Text under study »

○ ○ ○ ○ ○ ○ ○

In China, the largest source of Kyoto offsets called CERs, the number of projects there are in decline, just as they are elsewhere, said Alex Wyatt, director of Emissions Zero, which helps Chinese entities to become carbon neutral.

“If you wanted to put it on a scale, the financial crisis and the post-2012 uncertainty, many times more significant is the post-2012 uncertainty. If you know what’s going on past 2012 you can invest with a much longer-term horizon,” he told Reuters on the sidelines of the conference on the Gold Coast in Queensland state.

A lot of people are still taking the risk to invest in CDM projects, said Wyatt, whose company has about 130 projects in China, many of them focused on renewable energy.

“But the willingness to do so is decreased. You see it now. People are investing a lot more in short-term projects that will only take a year or so to build.”

He said the financial market had yet to affect CDM project development in China.

“It’s too early to see any real effects. Projects take a long time. But if there are any effects, they will be seen in a few months.”

○ ○ ○ ○ ○ ○ ○

Given entries »
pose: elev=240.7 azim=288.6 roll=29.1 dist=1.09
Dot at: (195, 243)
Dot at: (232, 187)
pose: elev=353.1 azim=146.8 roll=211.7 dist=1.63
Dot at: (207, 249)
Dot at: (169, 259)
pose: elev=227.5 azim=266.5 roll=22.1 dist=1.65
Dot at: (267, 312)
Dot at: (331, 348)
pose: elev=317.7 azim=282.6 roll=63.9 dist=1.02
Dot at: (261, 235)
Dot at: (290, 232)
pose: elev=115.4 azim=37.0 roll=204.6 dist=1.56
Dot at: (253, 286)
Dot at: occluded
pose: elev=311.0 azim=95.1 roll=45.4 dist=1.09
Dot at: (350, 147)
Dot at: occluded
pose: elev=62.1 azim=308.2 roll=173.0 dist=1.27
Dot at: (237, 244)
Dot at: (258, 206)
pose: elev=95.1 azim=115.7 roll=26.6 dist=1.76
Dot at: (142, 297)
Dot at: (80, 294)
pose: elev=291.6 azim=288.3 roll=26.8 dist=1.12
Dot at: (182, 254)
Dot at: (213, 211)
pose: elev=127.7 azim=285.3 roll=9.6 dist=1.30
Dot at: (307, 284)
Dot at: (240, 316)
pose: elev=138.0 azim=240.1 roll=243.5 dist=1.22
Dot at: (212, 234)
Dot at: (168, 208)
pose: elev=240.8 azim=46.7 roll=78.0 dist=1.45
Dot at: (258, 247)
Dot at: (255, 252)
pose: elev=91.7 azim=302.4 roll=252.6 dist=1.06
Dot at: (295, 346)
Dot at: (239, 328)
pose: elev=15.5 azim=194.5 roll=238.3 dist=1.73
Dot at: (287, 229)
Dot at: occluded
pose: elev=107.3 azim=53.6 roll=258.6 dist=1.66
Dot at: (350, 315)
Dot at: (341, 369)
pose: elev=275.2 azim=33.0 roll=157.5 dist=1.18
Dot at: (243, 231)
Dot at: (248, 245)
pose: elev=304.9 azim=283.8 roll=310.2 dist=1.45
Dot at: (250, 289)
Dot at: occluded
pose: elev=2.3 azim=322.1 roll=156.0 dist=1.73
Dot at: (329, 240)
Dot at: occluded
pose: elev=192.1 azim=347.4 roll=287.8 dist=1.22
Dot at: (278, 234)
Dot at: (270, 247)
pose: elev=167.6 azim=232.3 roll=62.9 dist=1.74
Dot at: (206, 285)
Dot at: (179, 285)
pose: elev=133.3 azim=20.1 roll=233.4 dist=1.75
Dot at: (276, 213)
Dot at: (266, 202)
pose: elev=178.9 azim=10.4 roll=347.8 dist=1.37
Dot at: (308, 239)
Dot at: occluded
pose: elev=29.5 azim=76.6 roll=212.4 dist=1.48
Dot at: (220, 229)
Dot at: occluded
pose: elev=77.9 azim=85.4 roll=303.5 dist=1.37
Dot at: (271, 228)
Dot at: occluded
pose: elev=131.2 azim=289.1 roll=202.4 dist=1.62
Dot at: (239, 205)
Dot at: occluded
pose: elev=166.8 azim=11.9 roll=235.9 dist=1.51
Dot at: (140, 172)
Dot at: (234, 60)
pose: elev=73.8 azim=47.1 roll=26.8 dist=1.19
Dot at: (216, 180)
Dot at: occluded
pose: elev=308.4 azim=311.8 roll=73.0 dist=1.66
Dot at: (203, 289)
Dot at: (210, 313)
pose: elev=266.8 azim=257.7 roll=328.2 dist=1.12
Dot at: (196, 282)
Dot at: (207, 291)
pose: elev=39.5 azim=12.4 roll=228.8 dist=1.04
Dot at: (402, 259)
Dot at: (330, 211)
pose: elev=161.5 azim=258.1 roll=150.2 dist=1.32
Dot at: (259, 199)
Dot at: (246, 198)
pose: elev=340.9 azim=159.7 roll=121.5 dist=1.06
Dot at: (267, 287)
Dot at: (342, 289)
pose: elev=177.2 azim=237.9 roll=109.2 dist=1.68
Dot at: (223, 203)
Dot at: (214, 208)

○ ○ ○ ○ ○ ○ ○

Work order » From the text on Kyoto offsets in China above, pull out word for word the passage that opens with the words "In China, the" and closes with "become carbon neutral.".

Exercise output »
In China, the largest source of Kyoto offsets called CERs, the number of projects there are in decline, just as they are elsewhere, said Alex Wyatt, director of Emissions Zero, which helps Chinese entities to become carbon neutral.